Esthétiquement, vos films alternent deux styles distincts: des séquences en mouvement et d’autres aux cadrages fixes et précis. Pourquoi cette dichotomie?
J’essaie de trouver une manière de refléter le comportement humain. Je n’essaie pas non plus de prétendre que la caméra n’existe pas. Sous pression, je suis plus conscient du monde qui m’entoure. C’est pour ça que les scènes en Afghanistan dans A WAR sont en mouvement : la caméra se déplace car les personnages sont aux aguets.
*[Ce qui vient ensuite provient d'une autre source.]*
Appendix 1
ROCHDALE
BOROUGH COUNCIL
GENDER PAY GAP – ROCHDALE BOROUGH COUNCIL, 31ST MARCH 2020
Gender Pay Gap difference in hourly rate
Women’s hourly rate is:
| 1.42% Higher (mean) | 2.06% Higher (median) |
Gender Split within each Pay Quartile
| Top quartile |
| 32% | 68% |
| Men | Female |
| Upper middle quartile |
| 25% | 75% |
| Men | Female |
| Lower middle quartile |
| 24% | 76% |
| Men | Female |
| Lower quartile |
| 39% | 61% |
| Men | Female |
Dans les scènes sur l’épouse de Claus, cela peut être chaotique pour elle de s’occuper seule de trois enfants, mais sa vie n’est pas menacée, ce n’est pas la même pression : la caméra bouge mais pour décrire, de manière plus détendue, ce qui se passe. Pour les séquences de procès, j’ai visité des tribunaux et j’ai remarqué que ceux qui parlent ne sont pas nécessairement les plus intéressants. Dans ces scènes, nous voulions donc nous concentrer sur Claus et voir comment il réagit à tout ce qui se dit sur lui. Du coup, le découpage sépare l’œil de l’oreille : nous regardons quelque chose tout en écoutant autre chose. Tout cela était une manière pour moi de refléter les émotions qui parcourent ces trois ‘arènes’ que sont le front, la maison et le tribunal.
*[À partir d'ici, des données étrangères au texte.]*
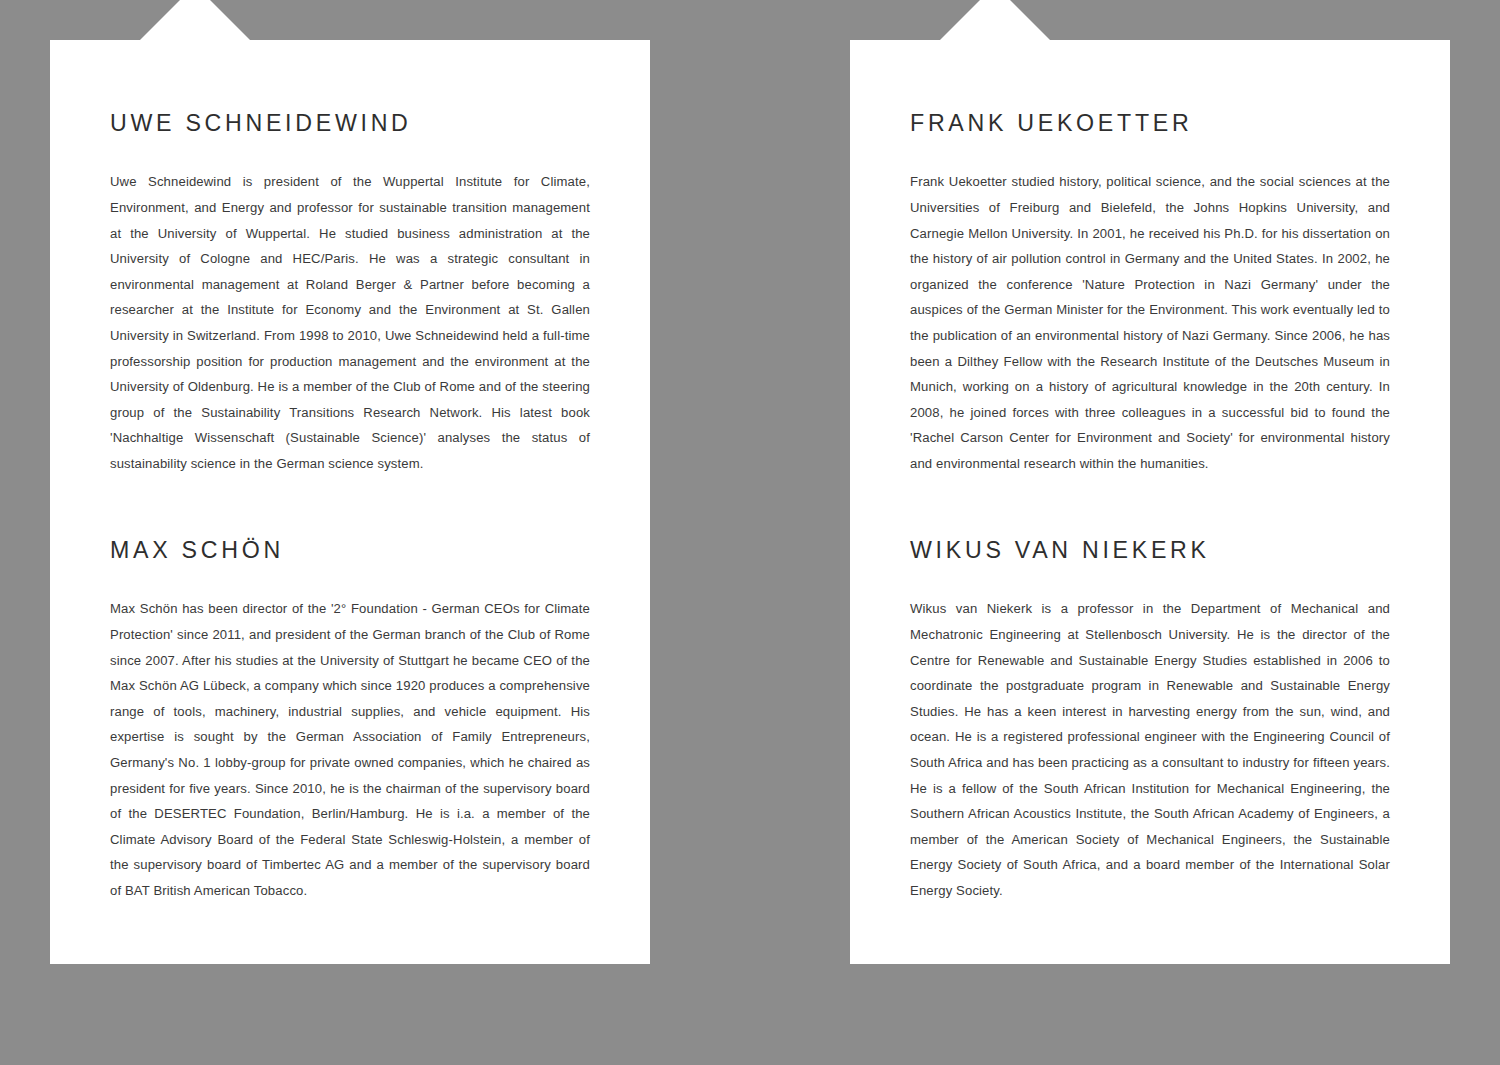UWE SCHNEIDEWIND
Uwe Schneidewind is president of the Wuppertal Institute for Climate, Environment, and Energy and professor for sustainable transition management at the University of Wuppertal. He studied business administration at the University of Cologne and HEC/Paris. He was a strategic consultant in environmental management at Roland Berger & Partner before becoming a researcher at the Institute for Economy and the Environment at St. Gallen University in Switzerland. From 1998 to 2010, Uwe Schneidewind held a full-time professorship position for production management and the environment at the University of Oldenburg. He is a member of the Club of Rome and of the steering group of the Sustainability Transitions Research Network. His latest book 'Nachhaltige Wissenschaft (Sustainable Science)' analyses the status of sustainability science in the German science system.
MAX SCHÖN
Max Schön has been director of the '2° Foundation - German CEOs for Climate Protection' since 2011, and president of the German branch of the Club of Rome since 2007. After his studies at the University of Stuttgart he became CEO of the Max Schön AG Lübeck, a company which since 1920 produces a comprehensive range of tools, machinery, industrial supplies, and vehicle equipment. His expertise is sought by the German Association of Family Entrepreneurs, Germany's No. 1 lobby-group for private owned companies, which he chaired as president for five years. Since 2010, he is the chairman of the supervisory board of the DESERTEC Foundation, Berlin/Hamburg. He is i.a. a member of the Climate Advisory Board of the Federal State Schleswig-Holstein, a member of the supervisory board of Timbertec AG and a member of the supervisory board of BAT British American Tobacco.
FRANK UEKOETTER
Frank Uekoetter studied history, political science, and the social sciences at the Universities of Freiburg and Bielefeld, the Johns Hopkins University, and Carnegie Mellon University. In 2001, he received his Ph.D. for his dissertation on the history of air pollution control in Germany and the United States. In 2002, he organized the conference 'Nature Protection in Nazi Germany' under the auspices of the German Minister for the Environment. This work eventually led to the publication of an environmental history of Nazi Germany. Since 2006, he has been a Dilthey Fellow with the Research Institute of the Deutsches Museum in Munich, working on a history of agricultural knowledge in the 20th century. In 2008, he joined forces with three colleagues in a successful bid to found the 'Rachel Carson Center for Environment and Society' for environmental history and environmental research within the humanities.
WIKUS VAN NIEKERK
Wikus van Niekerk is a professor in the Department of Mechanical and Mechatronic Engineering at Stellenbosch University. He is the director of the Centre for Renewable and Sustainable Energy Studies established in 2006 to coordinate the postgraduate program in Renewable and Sustainable Energy Studies. He has a keen interest in harvesting energy from the sun, wind, and ocean. He is a registered professional engineer with the Engineering Council of South Africa and has been practicing as a consultant to industry for fifteen years. He is a fellow of the South African Institution for Mechanical Engineering, the Southern African Acoustics Institute, the South African Academy of Engineers, a member of the American Society of Mechanical Engineers, the Sustainable Energy Society of South Africa, and a board member of the International Solar Energy Society.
Vous collaborez toujours avec le même chef opérateur, Magnus Nordenhof Jønck, et le même monteur, Adam Nielsen. À quel point leur travail façonne-t-il vos films ?
D’un point de vue commercial, on dit qu’il s’agit de mes films. Et effectivement, s’il y a débat, j’ai le dernier mot. Mais je ‘peins’ mes films avec Magnus, Adam et Pilou (Asbæk, son acteur fétiche et star de ses trois films, ndlr). On est une bande et chacun a un rôle vital. Si Magnus et moi avons des idées différentes, on testera les deux afin de voir au montage celle qui fonctionne le mieux. Avant de tourner, on ne parle pas de la manière dont doit bouger la caméra car je veux que ce processus reste humain –or c’est lui qui porte la caméra alors je considère que c’est à lui de décider. En revanche, on parle du concept du film, on s’accorde sur comment on doit regarder ce monde. Quant à Adam, je collabore également avec lui dès le développement du script. Je pense que nous réécrivons le film au montage donc autant qu’il soit présent dès le début. Il travaille généralement beaucoup dans le documentaire et parfois, il voit une réalité dans les images que même moi je ne vois pas. Je dois aussi citer notre sound designer, Morten Green. Lui aussi est un membre vital de l’équipe. Il est très précis alors qu’il bosse avec très peu de moyens.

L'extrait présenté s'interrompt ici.